Understanding Elixir OTP Applications - Part 1, Distribution
I love Elixir. Coming from Ruby I find myself in familiar territory with the syntax yet also rejoice at some of the things Elixir does differently. I'm doing a series on Elixir and Erlang's principals and how they work underneath. This post will cover distributed systems and processes.
Elixir is built on top of Erlang. Erlang was the language developed at Ericsson, later known as Sony Ericsson, the telecom company. When the original engineers designed Erlang's Open Telecom Protocol they had some ideas about what kind of characteristics the system would need to handle their telecom architecture reliably.
OTP was designed to be distributed, fault-tolerant, real-time, highly-available, and hot-swappable.
That's a lot to digest - what does that all mean? In this article I'm going to go over how the distributed portion of this works.
Erlang and Elixir's concepts are fairly interchangeable. A lot of modules in Elixir are abstractions around Erlang's abstractions so you can think of them as the same concept. In this article I'm going to discuss how Elixir's Processes and GenServer works which is at the core of their distributed systems.
Communicating with distributed processes through mailboxes
OTP was designed to work on a distributed networks. It manages this through its mailbox system. Any Elixir Process can spawn child processes - they share no memory and are therefore completely isolated. To communicate with each other, they send messages to the processes mailbox identified by the Process ID (PID). Each Process can send messages to other processes and also configure a listener on its own mailbox to handle incoming messages.
First let's spawn a simple Process that returns a message to the parent's mailbox:
First we're getting the PID for the current Process so we can use that within the anonymous function we're passing to spawn.
Inside the spawned function, we're calling send/3. The first argument is the Process we are sending the message to, and the second is the message. In this case we're sending a tuple with :ok and the PID of the spawned Process. The message can be in any format you like - in Elixir it's common to use tuples so we can match against the first element in order to know how to process the second element.
We can inspect the messages using Process.info/2 and see that our message has already been returned.
Next let's process those messages:
parent = self()
spawn fn -> send(parent, {:ok, self()}) end
receive do
{:ok, pid} -> "Got ok from #{inspect pid}"

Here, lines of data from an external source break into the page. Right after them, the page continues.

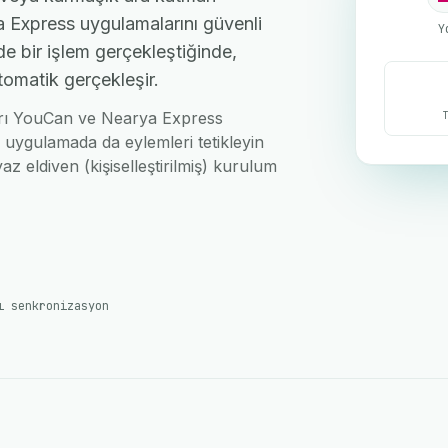
 Express uygulamalarını güvenli
Y
de bir işlem gerçekleştiğinde,
tomatik gerçekleşir.
nları YouCan ve Nearya Express
i uygulamada da eylemleri tetikleyin
az eldiven (kişiselleştirilmiş) kurulum
ı senkronizasyon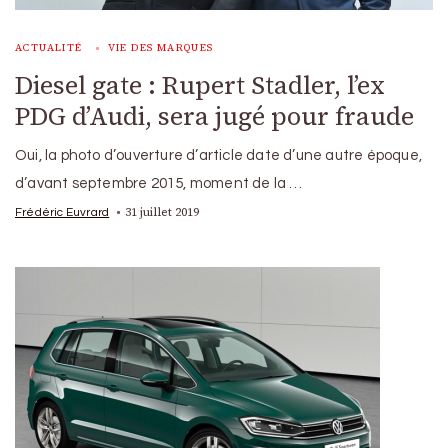
ACTUALITÉ
VIE DES MARQUES
Diesel gate : Rupert Stadler, l’ex
PDG d’Audi, sera jugé pour fraude
Oui, la photo d’ouverture d’article date d’une autre époque,
d’avant septembre 2015, moment de la …
31 juillet 2019
Frédéric Euvrard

_ -> "Unknown message type"
end
The receive/1 function allows us to create a listener that waits for a message to be sent to the inbox for the current Process. Inside the receive block then we can pattern match the type of message we received. If you're confused by the syntax of receive, that's because it's a SpecialForm macro.
Ok, now let's create a loop and spawn a linked Process, ensuring our Process doesn't just die. With this simple setup we can store state or in this simple example just return a message mimicking a primitive bot.
defmodule Bot do
def start_link do
Task.start_link(fn -> loop() end)
end
defp loop() do
receive do
{:help, caller} ->
send caller, "You can ask me what today's date is by passing :date_today"
loop()
{:date_today, caller} ->
send caller, "Today's date is #{Date.utc_today()}"
loop()
end
end
end
{:ok, pid} = Bot.start_link
send pid, {:help, self()}
flush()
=> "You can ask me what today's date is by passing :date_today"
=> :ok
send pid, {:date_today, self()}
=> "Today's date is 2020-11-20"
=> :ok
Notice how the spawned task is looping each time the message is processed inside receive. This is the basis for GenServer.

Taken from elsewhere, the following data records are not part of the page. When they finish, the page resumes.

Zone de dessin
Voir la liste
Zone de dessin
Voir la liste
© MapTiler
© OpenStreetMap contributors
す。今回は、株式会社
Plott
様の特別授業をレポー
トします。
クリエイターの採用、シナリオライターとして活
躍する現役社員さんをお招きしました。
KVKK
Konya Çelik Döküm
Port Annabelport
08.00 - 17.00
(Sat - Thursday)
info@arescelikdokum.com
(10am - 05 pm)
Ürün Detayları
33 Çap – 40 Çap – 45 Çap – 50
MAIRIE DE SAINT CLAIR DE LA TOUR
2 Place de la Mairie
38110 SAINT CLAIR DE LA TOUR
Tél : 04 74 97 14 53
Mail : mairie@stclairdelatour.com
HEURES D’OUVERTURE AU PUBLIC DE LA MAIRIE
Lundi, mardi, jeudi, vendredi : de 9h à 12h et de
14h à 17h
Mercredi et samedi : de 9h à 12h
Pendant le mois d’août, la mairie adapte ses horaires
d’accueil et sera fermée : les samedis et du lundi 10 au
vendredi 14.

Understanding the GenServer Interface
When building the OTP libraries the developers recognized this pattern would be common, so they created an abstraction to handle looping and message processing for us.
A module that implements GenServer can implement various callbacks. We're going to use init/1, handle_cast/2, and handle_call/3. We can then use GenServer to start a Process which will loop, waiting for a cast/2, or call/3. Once the Process receives cast/2 or call/3, it will trigger our handle_cast/2 and handle_call/3 callbacks respectively.
Let's create a key-value store, a simplified version of Redis, or Memcached. For convenience and readability we'll add start/1, set/3, get/2, and delete/2 functions to abstract the GenServer.cast/2 and GenServer.call/3 calls
defmodule KeyValueStore do
use GenServer
def start(initial_state \\ %{}) do
GenServer.start(__MODULE__, initial_state)
end
def set(server, key, value) do
GenServer.cast(server, {:set, key, value})
end
def get(server, key) do
GenServer.call(server, {:get, key})
end
def delete(server, key) do
GenServer.cast(server, {:delete, key})
end
def init(state) do
{:ok, state}
end
def handle_cast({:set, key, value}, state) do
{:noreply, Map.put(state, key, value)}
end
def handle_cast({:delete, key}, state) do
{:noreply, Map.delete(state, key)}
end
def handle_call({:get, key}, _from, state) do
value = case Map.fetch(state, key) do
{:ok, v} -> v
:error -> nil
end
{:reply, value, state}
end
end
Now we can start our KeyValueStore, pass key value pairs to it and retrieve them at a later date.